__EXCERPTED TEXT__.

Consider the following example assuming that you have a ';'-delimited CSV to load into your database.
1;max;male;manager;12-7-1985 2;jack;male;executive;21-8-1990 . . . 1000000;marta;female;accountant;15-6-1992
Create the table for insertion.
CREATE TABLE `employee` ( `id` INT NOT NULL , `name` VARCHAR NOT NULL, `sex` VARCHAR NOT NULL , `designation` VARCHAR NOT NULL , `dob` VARCHAR NOT NULL );
Use the following query to insert the values in that table.
LOAD DATA INFILE 'path of the file/file_name.txt' INTO TABLE employee FIELDS TERMINATED BY ';' //specify the delimiter separating the values LINES TERMINATED BY '\r\n' (id,name,sex,designation,dob)
Consider the case where the date format is non standard.
1;max;male;manager;17-Jan-1985 2;jack;male;executive;01-Feb-1992 . . . 1000000;marta;female;accountant;25-Apr-1993
In this case you can change the format of the
dob column before inserting like this.
LOAD DATA INFILE 'path of the file/file_name.txt' INTO TABLE employee FIELDS TERMINATED BY ';' //specify the delimiter separating the values LINES TERMINATED BY '\r\n' (id,name,sex,designation,@dob) SET date = STR_TO_DATE(@date, '%d-%b-%Y');
This example of LOAD DATA INFILE does not specify all the available features.
You can see more references on LOAD DATA INFILE here.

__EXCERPTED DATA__.
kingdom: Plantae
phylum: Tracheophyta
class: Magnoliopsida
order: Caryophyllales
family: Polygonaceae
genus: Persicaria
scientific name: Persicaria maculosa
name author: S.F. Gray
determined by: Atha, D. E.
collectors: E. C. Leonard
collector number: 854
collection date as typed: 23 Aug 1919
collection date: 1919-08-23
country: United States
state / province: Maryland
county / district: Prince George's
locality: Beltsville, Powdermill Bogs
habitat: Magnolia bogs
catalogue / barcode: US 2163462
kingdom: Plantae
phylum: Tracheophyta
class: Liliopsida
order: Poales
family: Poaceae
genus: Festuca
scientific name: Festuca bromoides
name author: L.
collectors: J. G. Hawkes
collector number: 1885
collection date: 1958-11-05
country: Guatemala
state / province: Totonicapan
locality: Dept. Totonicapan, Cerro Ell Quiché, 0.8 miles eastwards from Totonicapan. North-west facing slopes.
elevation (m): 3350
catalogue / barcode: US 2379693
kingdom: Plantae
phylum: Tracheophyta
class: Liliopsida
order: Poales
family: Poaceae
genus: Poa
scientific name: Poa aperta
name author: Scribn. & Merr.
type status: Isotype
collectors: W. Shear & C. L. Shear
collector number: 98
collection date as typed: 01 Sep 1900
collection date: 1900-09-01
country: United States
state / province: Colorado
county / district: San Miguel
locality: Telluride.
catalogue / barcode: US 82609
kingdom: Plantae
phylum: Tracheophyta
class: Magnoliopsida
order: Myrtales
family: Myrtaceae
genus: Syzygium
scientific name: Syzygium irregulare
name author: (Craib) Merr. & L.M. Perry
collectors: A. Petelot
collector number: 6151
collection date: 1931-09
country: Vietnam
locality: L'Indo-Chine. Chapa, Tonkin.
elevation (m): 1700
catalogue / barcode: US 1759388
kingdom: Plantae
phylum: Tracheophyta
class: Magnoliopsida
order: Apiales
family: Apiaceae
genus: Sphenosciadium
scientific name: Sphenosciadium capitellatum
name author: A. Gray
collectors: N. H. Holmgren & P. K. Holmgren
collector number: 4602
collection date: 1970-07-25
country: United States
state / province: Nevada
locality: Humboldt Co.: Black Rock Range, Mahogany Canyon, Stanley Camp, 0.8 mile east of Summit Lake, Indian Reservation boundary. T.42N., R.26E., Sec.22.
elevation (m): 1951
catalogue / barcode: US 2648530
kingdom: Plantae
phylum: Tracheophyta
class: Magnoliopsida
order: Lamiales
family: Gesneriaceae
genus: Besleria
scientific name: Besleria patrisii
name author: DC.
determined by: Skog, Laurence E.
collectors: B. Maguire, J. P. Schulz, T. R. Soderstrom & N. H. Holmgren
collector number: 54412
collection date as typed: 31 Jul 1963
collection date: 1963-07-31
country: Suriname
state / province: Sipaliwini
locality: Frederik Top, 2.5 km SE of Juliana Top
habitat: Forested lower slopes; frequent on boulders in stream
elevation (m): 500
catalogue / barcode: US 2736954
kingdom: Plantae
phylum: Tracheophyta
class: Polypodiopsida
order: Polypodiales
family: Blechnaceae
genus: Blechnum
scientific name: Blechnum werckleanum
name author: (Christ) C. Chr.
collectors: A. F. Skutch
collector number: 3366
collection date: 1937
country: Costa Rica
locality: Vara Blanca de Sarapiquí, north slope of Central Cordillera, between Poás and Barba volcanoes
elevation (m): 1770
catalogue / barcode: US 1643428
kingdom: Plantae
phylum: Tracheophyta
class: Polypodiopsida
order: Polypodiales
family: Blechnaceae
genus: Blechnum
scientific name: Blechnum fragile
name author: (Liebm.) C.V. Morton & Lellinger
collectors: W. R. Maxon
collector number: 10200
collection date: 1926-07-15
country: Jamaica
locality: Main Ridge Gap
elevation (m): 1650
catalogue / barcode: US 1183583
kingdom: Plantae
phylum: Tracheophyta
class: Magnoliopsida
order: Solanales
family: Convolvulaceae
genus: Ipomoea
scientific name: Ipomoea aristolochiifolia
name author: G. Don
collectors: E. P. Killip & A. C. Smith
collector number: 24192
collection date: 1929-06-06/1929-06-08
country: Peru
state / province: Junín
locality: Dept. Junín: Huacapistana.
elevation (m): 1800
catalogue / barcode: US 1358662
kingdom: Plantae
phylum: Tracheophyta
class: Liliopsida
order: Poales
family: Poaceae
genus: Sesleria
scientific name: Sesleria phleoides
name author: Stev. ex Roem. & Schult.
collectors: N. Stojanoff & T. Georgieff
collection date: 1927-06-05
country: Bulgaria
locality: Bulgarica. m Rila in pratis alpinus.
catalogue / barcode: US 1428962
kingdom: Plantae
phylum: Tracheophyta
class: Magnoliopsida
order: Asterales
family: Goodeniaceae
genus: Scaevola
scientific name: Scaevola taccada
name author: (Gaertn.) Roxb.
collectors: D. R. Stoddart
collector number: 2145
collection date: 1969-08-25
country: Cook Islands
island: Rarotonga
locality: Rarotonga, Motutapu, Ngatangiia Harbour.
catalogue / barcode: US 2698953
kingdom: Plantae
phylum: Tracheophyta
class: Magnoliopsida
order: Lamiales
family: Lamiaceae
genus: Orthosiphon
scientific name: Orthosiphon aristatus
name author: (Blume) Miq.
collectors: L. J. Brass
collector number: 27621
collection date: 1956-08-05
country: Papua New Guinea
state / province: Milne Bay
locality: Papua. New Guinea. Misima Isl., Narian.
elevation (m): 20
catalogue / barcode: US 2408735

__REQUIREMENTS__.
a – Transcribe the text on loading CSV data from "Consider the case" to "the available features.".
b – Reproduce the records word for word, from their first line through the line containing "locality: Dept. Totonicapan, Cerro".
The text on loading CSV data and the records are independent of each other.

__EXPECTED RESPONSES__.
a –
Consider the case where the date format is non standard.
1;max;male;manager;17-Jan-1985 2;jack;male;executive;01-Feb-1992 . . . 1000000;marta;female;accountant;25-Apr-1993
In this case you can change the format of the
dob column before inserting like this.
LOAD DATA INFILE 'path of the file/file_name.txt' INTO TABLE employee FIELDS TERMINATED BY ';' //specify the delimiter separating the values LINES TERMINATED BY '\r\n' (id,name,sex,designation,@dob) SET date = STR_TO_DATE(@date, '%d-%b-%Y');
This example of LOAD DATA INFILE does not specify all the available features.

b –
kingdom: Plantae
phylum: Tracheophyta
class: Magnoliopsida
order: Caryophyllales
family: Polygonaceae
genus: Persicaria
scientific name: Persicaria maculosa
name author: S.F. Gray
determined by: Atha, D. E.
collectors: E. C. Leonard
collector number: 854
collection date as typed: 23 Aug 1919
collection date: 1919-08-23
country: United States
state / province: Maryland
county / district: Prince George's
locality: Beltsville, Powdermill Bogs
habitat: Magnolia bogs
catalogue / barcode: US 2163462
kingdom: Plantae
phylum: Tracheophyta
class: Liliopsida
order: Poales
family: Poaceae
genus: Festuca
scientific name: Festuca bromoides
name author: L.
collectors: J. G. Hawkes
collector number: 1885
collection date: 1958-11-05
country: Guatemala
state / province: Totonicapan
locality: Dept. Totonicapan, Cerro Ell Quiché, 0.8 miles eastwards from Totonicapan. North-west facing slopes.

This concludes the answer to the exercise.